InterSpeech 2021

Analysis and Tuning of a Voice Assistant System for Dysfluent Speech
(Oral presentation)

Vikramjit Mitra (Apple, USA), Zifang Huang (Apple, USA), Colin Lea (Apple, USA), Lauren Tooley (Apple, USA), Sarah Wu (Apple, USA), Darren Botten (Apple, USA), Ashwini Palekar (Apple, USA), Shrinath Thelapurath (Apple, USA), Panayiotis Georgiou (Apple, USA), Sachin Kajarekar (Apple, USA), Jefferey Bigham (Apple, USA)
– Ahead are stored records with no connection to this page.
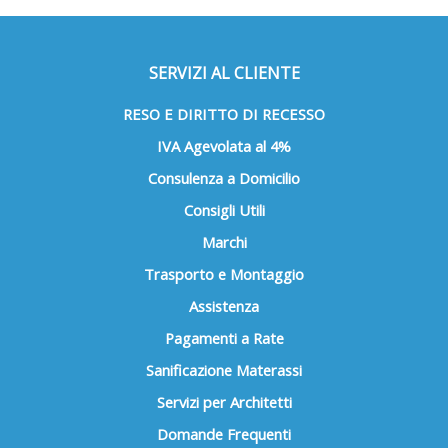
SERVIZI AL CLIENTE
RESO E DIRITTO DI RECESSO
IVA Agevolata al 4%
Consulenza a Domicilio
Consigli Utili
Marchi
Trasporto e Montaggio
Assistenza
Pagamenti a Rate
Sanificazione Materassi
Servizi per Architetti
Domande Frequenti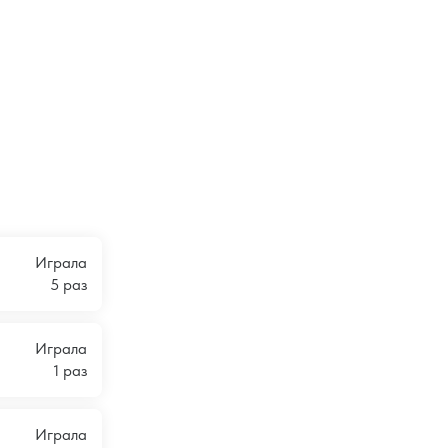
Играла
5 раз
Играла
1 раз
Играла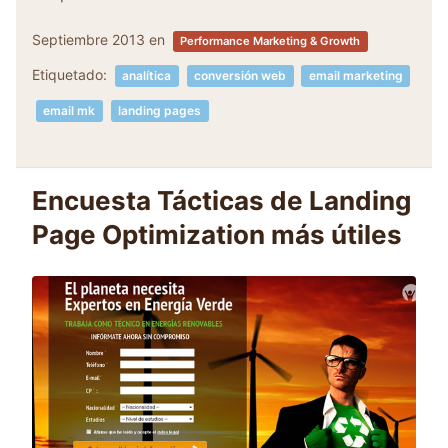
Septiembre 2013
en
Performance Marketing & Growth
Etiquetado:
analítica
conversión web
email marketing
email mk
landing pages
Encuesta Tácticas de Landing
Page Optimization más útiles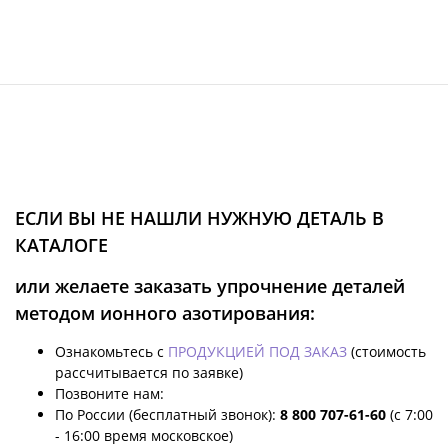
ЕСЛИ ВЫ НЕ НАШЛИ НУЖНУЮ ДЕТАЛЬ В
КАТАЛОГЕ
или желаете заказать упрочнение деталей
методом ионного азотирования:
Ознакомьтесь с
ПРОДУКЦИЕЙ ПОД ЗАКАЗ
(стоимость
рассчитывается по заявке)
Позвоните нам:
По России (бесплатный звонок):
8 800 707-61-60
(с 7:00
- 16:00 время московское)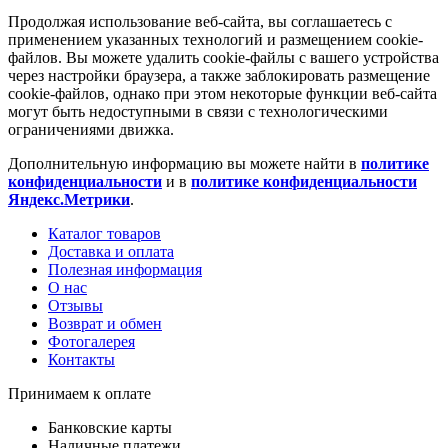
Продолжая использование веб-сайта, вы соглашаетесь с
применением указанных технологий и размещением cookie-
файлов. Вы можете удалить cookie-файлы с вашего устройства
через настройки браузера, а также заблокировать размещение
cookie-файлов, однако при этом некоторые функции веб-сайта
могут быть недоступными в связи с технологическими
ограничениями движка.
Дополнительную информацию вы можете найти в
политике
конфиденциальности
и в
политике конфиденциальности
Яндекс.Метрики
.
Каталог товаров
Доставка и оплата
Полезная информация
О нас
Отзывы
Возврат и обмен
Фотогалерея
Контакты
Принимаем к оплате
Банковские карты
Наличные платежи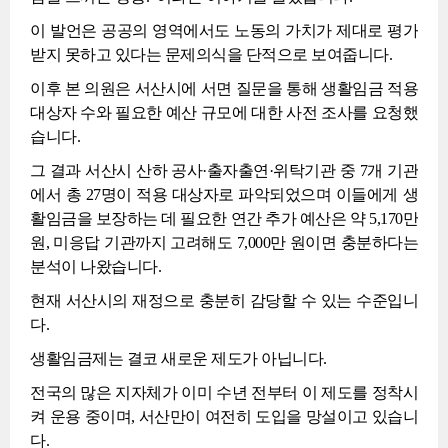
이 발언은 공공의 영역에서도 노동의 가치가 제대로 평가
받지 못하고 있다는 문제의식을 단적으로 보여줍니다.
이후 본 의원은 서산시에 서면 질문을 통해 생활임금 적용
대상자 수와 필요한 예산 규모에 대한 사전 조사를 요청했
습니다.
그 결과 서산시 산하 공사·출자출연·위탁기관 중 7개 기관
에서 총 27명이 적용 대상자로 파악되었으며 이들에게 생
활임금을 보장하는 데 필요한 연간 추가 예산은 약 5,170만
원, 미응답 기관까지 고려해도 7,000만 원이면 충분하다는
분석이 나왔습니다.
현재 서산시의 재정으로 충분히 감당할 수 있는 수준입니
다.
생활임금제는 결코 새로운 제도가 아닙니다.
전국의 많은 지자체가 이미 수년 전부터 이 제도를 정착시
켜 운용 중이며, 서산만이 여전히 도입을 망설이고 있습니
다.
Dysfluencies and variations in speech pronunciation can severely degrade speech recognition performance, and for many individuals with moderate-to-severe speech disorders, voice operated systems do not work. Current speech recognition systems are trained primarily with data from fluent speakers and as a consequence do not generalize well to speech with dysfluencies such as sound or word repetitions, sound prolongations, or audible blocks. The focus of this work is on quantitative analysis of a consumer speech recognition system on individuals who stutter and production-oriented approaches for improving performance for common voice assistant tasks (i.e., “what is the weather?”). At baseline, this system introduces a significant number of insertion and substitution errors resulting in intended speech Word Error Rates (isWER) that are 13.64% worse (absolute) for individuals with fluency disorders. We show that by simply tuning the decoding parameters in an existing hybrid speech recognition system one can improve isWER by 24% (relative) for individuals with fluency disorders. Tuning these parameters translates to 3.6% better domain recognition and 1.7% better intent recognition relative to the default setup for the 18 study participants across all stuttering severities.